Musiktipps. Von Fritz Jurmann

KÜNSTLER Daniel Barenboim, Klavier, Michael Barenboim, Violine, Kian Soltani, Violoncello
ALBUM Beethoven Piano Triosc
LABEL DG (3 CD)
Für ein neues Klaviertrio nahm Daniel Barenboim neben seinem Sohn Michael als Geiger auch den von ihm hoch geschätzten Bregenzer Cellisten Kian Soltani ins Boot. Neben internationalen Tourneen überzeugte man mit den Klaviertrios von Mozart. Im Beethoven-Jahr folgten dessen Trios. Und wieder ist es bestechend, wie Kian Soltani sich auf Augenhöhe mit den Barenboims misst, wie eine klassisch fundierte Harmonie neben virtuoser Brillanz und Spielfreude zum hervorstechendsten Merkmal dieser Einspielung wird. Das Album legt auf drei CDs frappant die Entwicklung Beethovens in diesem Genre frei, vom ersten bahnbrechenden Opus 1 von 1795, das nach der barocken Triosonate jedes Instrument gleichwertig behandelt, bis zu Opus 97 von 1811 mit seinen symphonischen Weitungen. Wie die Musiker dieser Kammermusik von höchster Güte nachspüren, brauchen sie keinerlei Vergleiche mit älteren Klaviertrios zu scheuen.
KÜNSTLER The Zurich Chamber Singers, Leitung Christian Erny
ALBUM O nata lux
LABEL BERLIN CLASSICS/Edel Kultur
Eine gehaltvolle vokale Einstimmung auf das Weihnachtsfest erreicht uns aus Zürich, wo sich die Chamber Singers unter Christian Erny mit präziser stimmlicher Arbeit und innovativen Programmkonzepten einen geachteten Namen im A-cappella-Bereich ersungen haben. Das 19-köpfige Ensemble beleuchtet in diesem Album in Strophenliedern und Motetten aus fünf Jahrhunderten die Botschaft von Weihnachten aus verschiedenen Blickwinkeln. Das uralte „O nata lux“ von Thomas Tallis gibt das Thema vor: Das Symbol des Lichts, das durch die Dunkelheit dringt, findet sich in adventlicher und weihnachtlicher Sangeskunst in vielen Ländern und Liedern.

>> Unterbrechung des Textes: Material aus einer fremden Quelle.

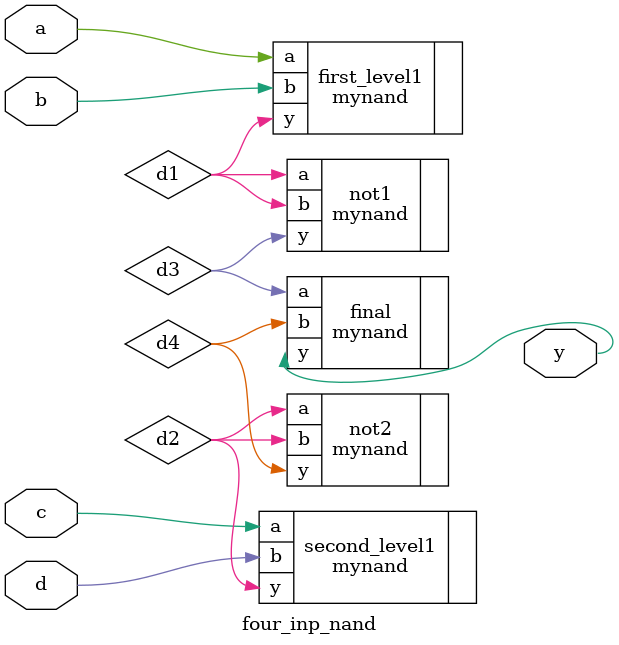
<source format=v>
module four_inp_nand(y, a, b, c ,d);

input  a,b,c,d;

wire d1,d2,d3,d4;

output y;

mynand first_level1(.a(a),.b(b),.y(d1));
mynand second_level1(.a(c),.b(d),.y(d2));
mynand not1(.a(d1),.b(d1),.y(d3));
mynand not2(.a(d2),.b(d2),.y(d4));
mynand final(.a(d3),.b(d4),.y(y));

endmodule
</source>
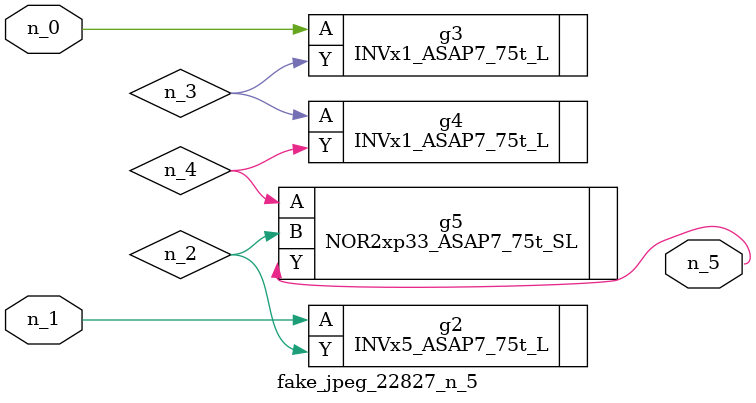
<source format=v>
module fake_jpeg_22827_n_5 (n_0, n_1, n_5);

input n_0;
input n_1;

output n_5;

wire n_2;
wire n_3;
wire n_4;

INVx5_ASAP7_75t_L g2 ( 
.A(n_1),
.Y(n_2)
);

INVx1_ASAP7_75t_L g3 ( 
.A(n_0),
.Y(n_3)
);

INVx1_ASAP7_75t_L g4 ( 
.A(n_3),
.Y(n_4)
);

NOR2xp33_ASAP7_75t_SL g5 ( 
.A(n_4),
.B(n_2),
.Y(n_5)
);


endmodule
</source>
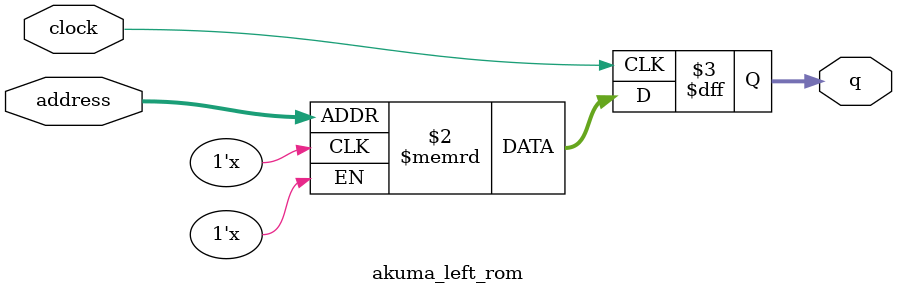
<source format=sv>
module akuma_left_rom (
	input logic clock,
	input logic [13:0] address,
	output logic [3:0] q
);

logic [3:0] memory [0:8519] /* synthesis ram_init_file = "./akuma_left/akuma_left.mif" */;

always_ff @ (posedge clock) begin
	q <= memory[address];
end

endmodule

</source>
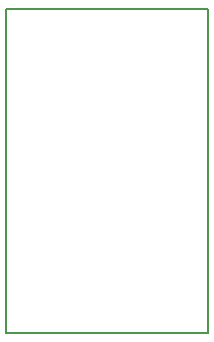
<source format=gbr>
G04 #@! TF.FileFunction,Profile,NP*
%FSLAX46Y46*%
G04 Gerber Fmt 4.6, Leading zero omitted, Abs format (unit mm)*
G04 Created by KiCad (PCBNEW 4.0.4-stable) date 10/18/17 21:30:34*
%MOMM*%
%LPD*%
G01*
G04 APERTURE LIST*
%ADD10C,0.100000*%
%ADD11C,0.150000*%
G04 APERTURE END LIST*
D10*
D11*
X39650000Y-26610000D02*
X56750000Y-26610000D01*
X39650000Y-54060000D02*
X39650000Y-26610000D01*
X56750000Y-54060000D02*
X39650000Y-54060000D01*
X56750000Y-54060000D02*
X56750000Y-26610000D01*
M02*

</source>
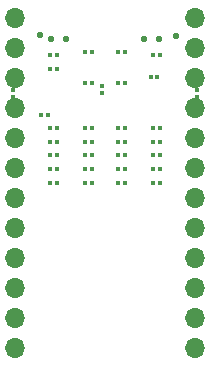
<source format=gbr>
%TF.GenerationSoftware,KiCad,Pcbnew,8.0.3+1*%
%TF.CreationDate,2024-06-27T20:46:53-04:00*%
%TF.ProjectId,XIAO_REV,5849414f-5f52-4455-962e-6b696361645f,rev?*%
%TF.SameCoordinates,Original*%
%TF.FileFunction,Paste,Bot*%
%TF.FilePolarity,Positive*%
%FSLAX46Y46*%
G04 Gerber Fmt 4.6, Leading zero omitted, Abs format (unit mm)*
G04 Created by KiCad (PCBNEW 8.0.3+1) date 2024-06-27 20:46:53*
%MOMM*%
%LPD*%
G01*
G04 APERTURE LIST*
G04 Aperture macros list*
%AMOutline5P*
0 Free polygon, 5 corners , with rotation*
0 The origin of the aperture is its center*
0 number of corners: always 5*
0 $1 to $10 corner X, Y*
0 $11 Rotation angle, in degrees counterclockwise*
0 create outline with 5 corners*
4,1,5,$1,$2,$3,$4,$5,$6,$7,$8,$9,$10,$1,$2,$11*%
%AMOutline6P*
0 Free polygon, 6 corners , with rotation*
0 The origin of the aperture is its center*
0 number of corners: always 6*
0 $1 to $12 corner X, Y*
0 $13 Rotation angle, in degrees counterclockwise*
0 create outline with 6 corners*
4,1,6,$1,$2,$3,$4,$5,$6,$7,$8,$9,$10,$11,$12,$1,$2,$13*%
%AMOutline7P*
0 Free polygon, 7 corners , with rotation*
0 The origin of the aperture is its center*
0 number of corners: always 7*
0 $1 to $14 corner X, Y*
0 $15 Rotation angle, in degrees counterclockwise*
0 create outline with 7 corners*
4,1,7,$1,$2,$3,$4,$5,$6,$7,$8,$9,$10,$11,$12,$13,$14,$1,$2,$15*%
%AMOutline8P*
0 Free polygon, 8 corners , with rotation*
0 The origin of the aperture is its center*
0 number of corners: always 8*
0 $1 to $16 corner X, Y*
0 $17 Rotation angle, in degrees counterclockwise*
0 create outline with 8 corners*
4,1,8,$1,$2,$3,$4,$5,$6,$7,$8,$9,$10,$11,$12,$13,$14,$15,$16,$1,$2,$17*%
G04 Aperture macros list end*
%ADD10Outline8P,-0.150000X0.140000X-0.090000X0.200000X0.090000X0.200000X0.150000X0.140000X0.150000X-0.140000X0.090000X-0.200000X-0.090000X-0.200000X-0.150000X-0.140000X0.000000*%
%ADD11Outline8P,-0.250000X0.150000X-0.150000X0.250000X0.150000X0.250000X0.250000X0.150000X0.250000X-0.150000X0.150000X-0.250000X-0.150000X-0.250000X-0.250000X-0.150000X135.000000*%
%ADD12Outline8P,-0.150000X0.140000X-0.090000X0.200000X0.090000X0.200000X0.150000X0.140000X0.150000X-0.140000X0.090000X-0.200000X-0.090000X-0.200000X-0.150000X-0.140000X270.000000*%
%ADD13O,1.700000X1.700000*%
G04 APERTURE END LIST*
D10*
%TO.C,*%
X167840000Y-79380000D03*
%TD*%
%TO.C,*%
X167840000Y-79930000D03*
%TD*%
%TO.C,*%
X152200000Y-79375000D03*
%TD*%
%TO.C,*%
X152200000Y-79925000D03*
%TD*%
%TO.C,*%
X159780000Y-79035000D03*
%TD*%
%TO.C,*%
X159780000Y-79585000D03*
%TD*%
D11*
%TO.C,*%
X154490000Y-74680000D03*
%TD*%
%TO.C,*%
X166020000Y-74830000D03*
%TD*%
%TO.C,*%
X164560000Y-75090000D03*
%TD*%
%TO.C,*%
X155450000Y-75090000D03*
%TD*%
%TO.C,*%
X163303948Y-75086052D03*
%TD*%
%TO.C,*%
X156736052Y-75086052D03*
%TD*%
D12*
%TO.C,*%
X164090000Y-84910000D03*
%TD*%
%TO.C,*%
X155400000Y-86060000D03*
%TD*%
%TO.C,*%
X158900000Y-82610000D03*
%TD*%
%TO.C,*%
X155400000Y-87210000D03*
%TD*%
%TO.C,*%
X158900000Y-78810000D03*
%TD*%
%TO.C,*%
X155400000Y-76410000D03*
%TD*%
%TO.C,*%
X155950000Y-87210000D03*
%TD*%
%TO.C,*%
X158350000Y-82610000D03*
%TD*%
%TO.C,*%
X158350000Y-86060000D03*
%TD*%
%TO.C,*%
X155950000Y-83760000D03*
%TD*%
%TO.C,*%
X164640000Y-76410000D03*
%TD*%
%TO.C,*%
X161140000Y-87210000D03*
%TD*%
%TO.C,*%
X161140000Y-78810000D03*
%TD*%
%TO.C,*%
X161690000Y-78810000D03*
%TD*%
%TO.C,*%
X155400000Y-82610000D03*
%TD*%
%TO.C,*%
X164640000Y-87210000D03*
%TD*%
%TO.C,*%
X158900000Y-76160000D03*
%TD*%
%TO.C,*%
X161140000Y-86060000D03*
%TD*%
%TO.C,*%
X155950000Y-86060000D03*
%TD*%
%TO.C,*%
X155400000Y-77560000D03*
%TD*%
%TO.C,*%
X163910000Y-78280000D03*
%TD*%
%TO.C,*%
X161690000Y-82610000D03*
%TD*%
%TO.C,*%
X164090000Y-76410000D03*
%TD*%
%TO.C,*%
X155950000Y-77560000D03*
%TD*%
%TO.C,*%
X164640000Y-84910000D03*
%TD*%
%TO.C,*%
X161690000Y-86060000D03*
%TD*%
%TO.C,*%
X155950000Y-84910000D03*
%TD*%
%TO.C,*%
X158350000Y-78810000D03*
%TD*%
%TO.C,*%
X158900000Y-84910000D03*
%TD*%
%TO.C,*%
X158900000Y-86060000D03*
%TD*%
%TO.C,*%
X164090000Y-82610000D03*
%TD*%
%TO.C,*%
X158350000Y-84910000D03*
%TD*%
%TO.C,*%
X164640000Y-83760000D03*
%TD*%
%TO.C,*%
X161140000Y-83760000D03*
%TD*%
%TO.C,*%
X161690000Y-76160000D03*
%TD*%
%TO.C,*%
X161690000Y-87210000D03*
%TD*%
%TO.C,*%
X155950000Y-82610000D03*
%TD*%
%TO.C,*%
X158900000Y-83760000D03*
%TD*%
%TO.C,*%
X161140000Y-84910000D03*
%TD*%
%TO.C,*%
X158350000Y-83760000D03*
%TD*%
%TO.C,*%
X164090000Y-83760000D03*
%TD*%
%TO.C,*%
X164090000Y-87210000D03*
%TD*%
%TO.C,*%
X161140000Y-82610000D03*
%TD*%
%TO.C,*%
X161690000Y-84910000D03*
%TD*%
%TO.C,*%
X158900000Y-87210000D03*
%TD*%
%TO.C,*%
X164090000Y-86060000D03*
%TD*%
%TO.C,*%
X164640000Y-82610000D03*
%TD*%
%TO.C,*%
X155400000Y-83760000D03*
%TD*%
%TO.C,*%
X164460000Y-78280000D03*
%TD*%
%TO.C,*%
X158350000Y-76160000D03*
%TD*%
%TO.C,*%
X161140000Y-76160000D03*
%TD*%
%TO.C,*%
X155400000Y-84910000D03*
%TD*%
%TO.C,*%
X155950000Y-76410000D03*
%TD*%
%TO.C,*%
X161690000Y-83760000D03*
%TD*%
%TO.C,*%
X164640000Y-86060000D03*
%TD*%
%TO.C,*%
X158350000Y-87210000D03*
%TD*%
D13*
%TO.C,*%
X152400000Y-91070000D03*
%TD*%
%TO.C,*%
X167640000Y-80910000D03*
%TD*%
%TO.C,*%
X152400000Y-80910000D03*
%TD*%
%TO.C,*%
X167640000Y-93610000D03*
%TD*%
%TO.C,*%
X152400000Y-83450000D03*
%TD*%
%TO.C,*%
X152400000Y-96150000D03*
%TD*%
%TO.C,*%
X167640000Y-75830000D03*
%TD*%
%TO.C,*%
X152400000Y-101230000D03*
%TD*%
%TO.C,*%
X152400000Y-93610000D03*
%TD*%
%TO.C,*%
X167640000Y-85990000D03*
%TD*%
%TO.C,*%
X152400000Y-78370000D03*
%TD*%
%TO.C,*%
X167640000Y-98690000D03*
%TD*%
%TO.C,*%
X152400000Y-75830000D03*
%TD*%
%TO.C,*%
X152400000Y-85990000D03*
%TD*%
%TO.C,*%
X152400000Y-73290000D03*
%TD*%
%TO.C,*%
X167640000Y-101230000D03*
%TD*%
%TO.C,*%
X167640000Y-73290000D03*
%TD*%
%TO.C,*%
X167640000Y-83450000D03*
%TD*%
%TO.C,*%
X152400000Y-98690000D03*
%TD*%
%TO.C,*%
X167640000Y-78370000D03*
%TD*%
%TO.C,*%
X167640000Y-96150000D03*
%TD*%
%TO.C,*%
X152400000Y-88530000D03*
%TD*%
%TO.C,*%
X167640000Y-88530000D03*
%TD*%
%TO.C,*%
X167640000Y-91070000D03*
%TD*%
D12*
%TO.C,*%
X155150000Y-81500000D03*
%TD*%
%TO.C,*%
X154600000Y-81500000D03*
%TD*%
M02*

</source>
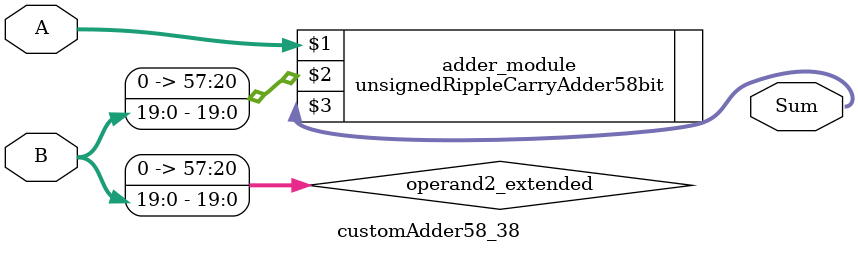
<source format=v>
module customAdder58_38(
                        input [57 : 0] A,
                        input [19 : 0] B,
                        
                        output [58 : 0] Sum
                );

        wire [57 : 0] operand2_extended;
        
        assign operand2_extended =  {38'b0, B};
        
        unsignedRippleCarryAdder58bit adder_module(
            A,
            operand2_extended,
            Sum
        );
        
        endmodule
        
</source>
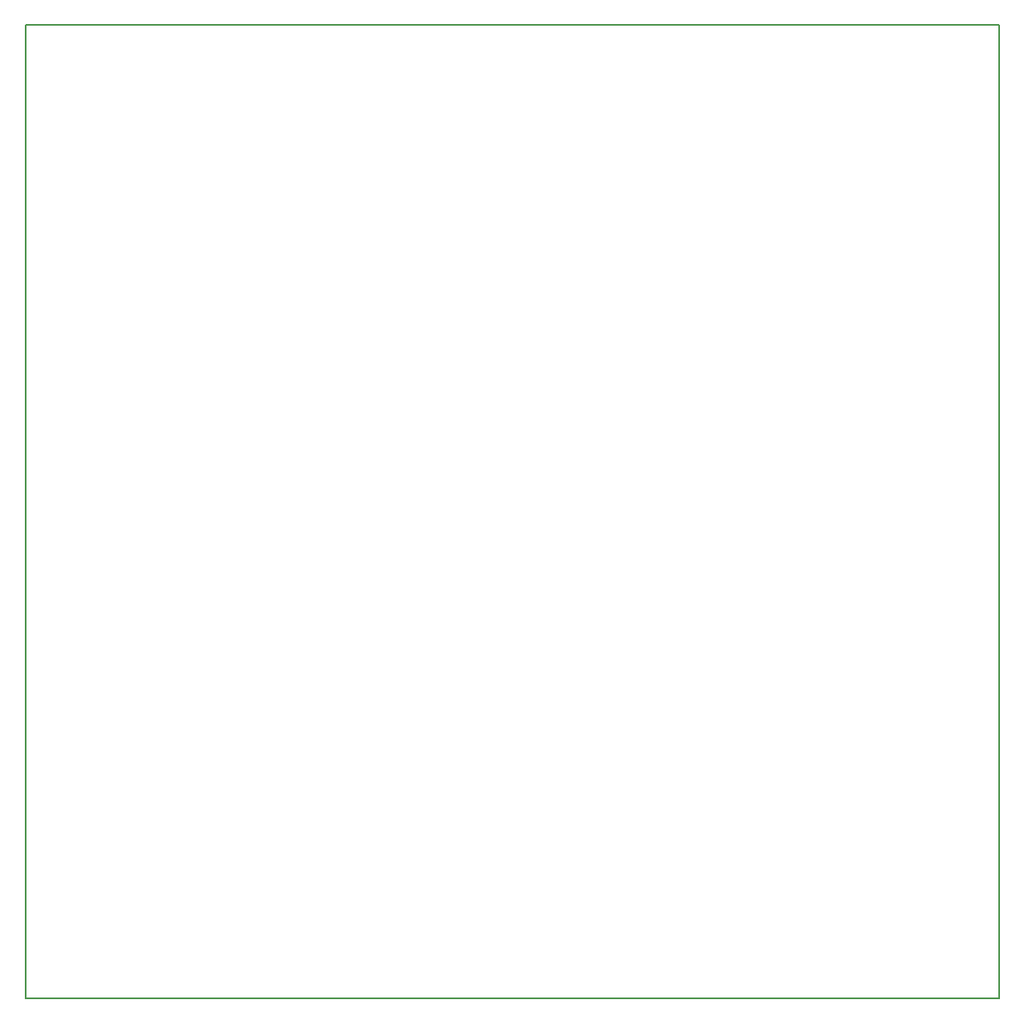
<source format=gbr>
G04 #@! TF.GenerationSoftware,KiCad,Pcbnew,(5.0.0-3-g5ebb6b6)*
G04 #@! TF.CreationDate,2019-01-04T13:26:37+03:00*
G04 #@! TF.ProjectId,uad,7561642E6B696361645F706362000000,rev?*
G04 #@! TF.SameCoordinates,Original*
G04 #@! TF.FileFunction,Profile,NP*
%FSLAX46Y46*%
G04 Gerber Fmt 4.6, Leading zero omitted, Abs format (unit mm)*
G04 Created by KiCad (PCBNEW (5.0.0-3-g5ebb6b6)) date *
%MOMM*%
%LPD*%
G01*
G04 APERTURE LIST*
%ADD10C,0.200000*%
G04 APERTURE END LIST*
D10*
X70250000Y-47000000D02*
X70250000Y-146500000D01*
X169750000Y-47000000D02*
X70250000Y-47000000D01*
X169750000Y-146500000D02*
X169750000Y-47000000D01*
X70250000Y-146500000D02*
X169750000Y-146500000D01*
M02*

</source>
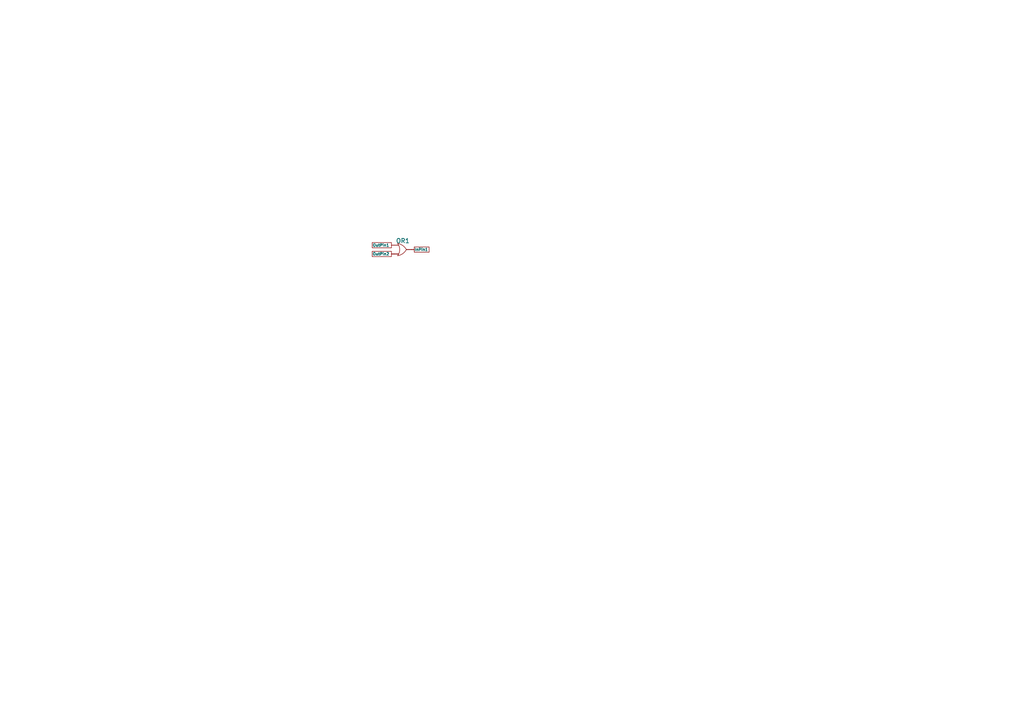
<source format=kicad_sch>
(kicad_sch (version 20230121) (generator eeschema)

  (uuid dca00733-6e59-4b89-b3a6-bb50926963b6)

  (paper "A4")

  


  (symbol (lib_id "chip:OR") (at 116.84 72.39 0) (unit 1)
    (in_bom yes) (on_board yes) (dnp no)
    (uuid 0a35803a-cc58-4d66-bbc2-1cf289cb6cf8)
    (property "Reference" "OR1" (at 116.84 69.85 0)
      (effects (font (size 1.27 1.27)))
    )
    (property "Value" "OR" (at 115.57 78.74 0)
      (effects (font (size 1.27 1.27)) hide)
    )
    (property "Footprint" "" (at 115.57 78.74 0)
      (effects (font (size 1.27 1.27)) hide)
    )
    (property "Datasheet" "" (at 115.57 78.74 0)
      (effects (font (size 1.27 1.27)) hide)
    )
    (pin "1" (uuid 76aba599-1365-4be7-813a-2f13bae20bfe))
    (pin "3" (uuid 63e62cc3-3aa3-4102-ae89-41535f11fe75))
    (pin "2" (uuid 58f2d572-3264-4b77-9c38-415304ddd8f5))
    (instances
      (project "Tests"
        (path "/dca00733-6e59-4b89-b3a6-bb50926963b6"
          (reference "OR1") (unit 1)
        )
      )
    )
  )

  (symbol (lib_id "Tests:OutPin") (at 114.3 71.12 0) (unit 1)
    (in_bom yes) (on_board yes) (dnp no)
    (uuid a1f7f612-5285-4b6f-8854-45ecb328ddae)
    (property "Reference" "OutPin1" (at 110.49 71.12 0)
      (effects (font (size 0.8 0.8)))
    )
    (property "Value" "OutPin" (at 113.03 65.024 0)
      (effects (font (size 1.27 1.27)) hide)
    )
    (property "Footprint" "" (at 114.3 71.12 0)
      (effects (font (size 1.27 1.27)) hide)
    )
    (property "Datasheet" "" (at 114.3 71.12 0)
      (effects (font (size 1.27 1.27)) hide)
    )
    (pin "1" (uuid ce37fb9a-1f19-44d8-a577-767251772cdd))
    (instances
      (project "Tests"
        (path "/dca00733-6e59-4b89-b3a6-bb50926963b6"
          (reference "OutPin1") (unit 1)
        )
      )
    )
  )

  (symbol (lib_id "Tests:OutPin") (at 114.3 73.66 0) (unit 1)
    (in_bom yes) (on_board yes) (dnp no)
    (uuid ab6ffd9b-8426-4f1d-a5b2-0d61e55c869d)
    (property "Reference" "OutPin2" (at 110.49 73.66 0)
      (effects (font (size 0.8 0.8)))
    )
    (property "Value" "OutPin" (at 113.03 67.564 0)
      (effects (font (size 1.27 1.27)) hide)
    )
    (property "Footprint" "" (at 114.3 73.66 0)
      (effects (font (size 1.27 1.27)) hide)
    )
    (property "Datasheet" "" (at 114.3 73.66 0)
      (effects (font (size 1.27 1.27)) hide)
    )
    (pin "1" (uuid 1d77fe1d-b915-4c04-af4a-40fde088107c))
    (instances
      (project "Tests"
        (path "/dca00733-6e59-4b89-b3a6-bb50926963b6"
          (reference "OutPin2") (unit 1)
        )
      )
    )
  )

  (symbol (lib_id "Tests:InPin") (at 119.38 72.39 0) (unit 1)
    (in_bom yes) (on_board yes) (dnp no)
    (uuid d5a45b36-e459-435e-93e2-12f18ab09c74)
    (property "Reference" "InPin1" (at 122.174 72.39 0)
      (effects (font (size 0.8 0.8)))
    )
    (property "Value" "InPin" (at 118.11 66.294 0)
      (effects (font (size 1.27 1.27)) hide)
    )
    (property "Footprint" "" (at 119.38 72.39 0)
      (effects (font (size 1.27 1.27)) hide)
    )
    (property "Datasheet" "" (at 119.38 72.39 0)
      (effects (font (size 1.27 1.27)) hide)
    )
    (pin "1" (uuid 5c3a8e55-a50c-4807-b6e0-1be065063867))
    (instances
      (project "Tests"
        (path "/dca00733-6e59-4b89-b3a6-bb50926963b6"
          (reference "InPin1") (unit 1)
        )
      )
    )
  )

  (sheet_instances
    (path "/" (page "1"))
  )
)

</source>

KÜNSTLER Roland Neuwirth, Gesang, Florian Krumpöck, Klavier
ALBUM Winterreise (Schubert/Neuwirth)
LABEL QUINTON
Schuberts Liederzyklen sind heute längst keine unantastbaren Heiligtümer mehr. Wenn sich der Ex-Extremschrammler Roland Neuwirth nun an Schuberts „Winterreise“ heranmacht, dann ist auch das kein Sakrileg. Es ist, wenn man es so authentisch, mit Geist und Witz, eigenem Gedankengut zu den Themen angeht wie Neuwirth, sogar eine Art Rückführung auf den Ursprung des Kunstliedes. Denn so mag auch Franz Schubert damals im Wien des Biedermeier empfunden haben, als er diesen Zyklus von „24 schauerlichen Gesängen“ vertonte. Die textlichen Originale Wilhelm Müllers legten ihm von Anfang die Todesnähe offen. Neuwirth greift diese Stimmung auf, verdichtet sie zu einer einzigen, hoffnungslosen Dialekt-Ballade. Unberührt von alledem spielt Florian Krumpöck dazu jede Note von Schuberts Klavierbegleitung im Original.
KÜNSTLER Lang Lang, Klavier
ALBUM Bach Goldberg-Variationen
LABEL DG (2 CD)
Es gilt auch in allerhöchsten Pianistenkreisen als Abenteuer, sich auf Bachs Goldberg-Variationen einzulassen. Starpianist Lang Lang hat eine Einspielung veröffentlicht, der man in ihrer Tiefe und Brillanz nichts mehr von übermenschlichen Auflagen anmerkt. Die immer wieder kolportierte Geschichte, Bach habe dieses Werk 1740 für den Adlatus des Grafen Kayserling als „Schlafmittel für seinen Herrn erfunden“, erscheint einem angesichts solcher Extreme kurios. Lang Lang steht auch angesichts von Hochgeschwindigkeitsstrecken zunächst rein technisch souverän über der Sache, macht auch im dichtesten Geflecht des Kontrapunktes die Stimmführung klar und unterstreicht die vielfältige Charakteristik der 30 kunstvollen Variationen durch feine farbliche Abstufungen. Von wegen „Schlafmittel“, eher: schlaflos mit Bach.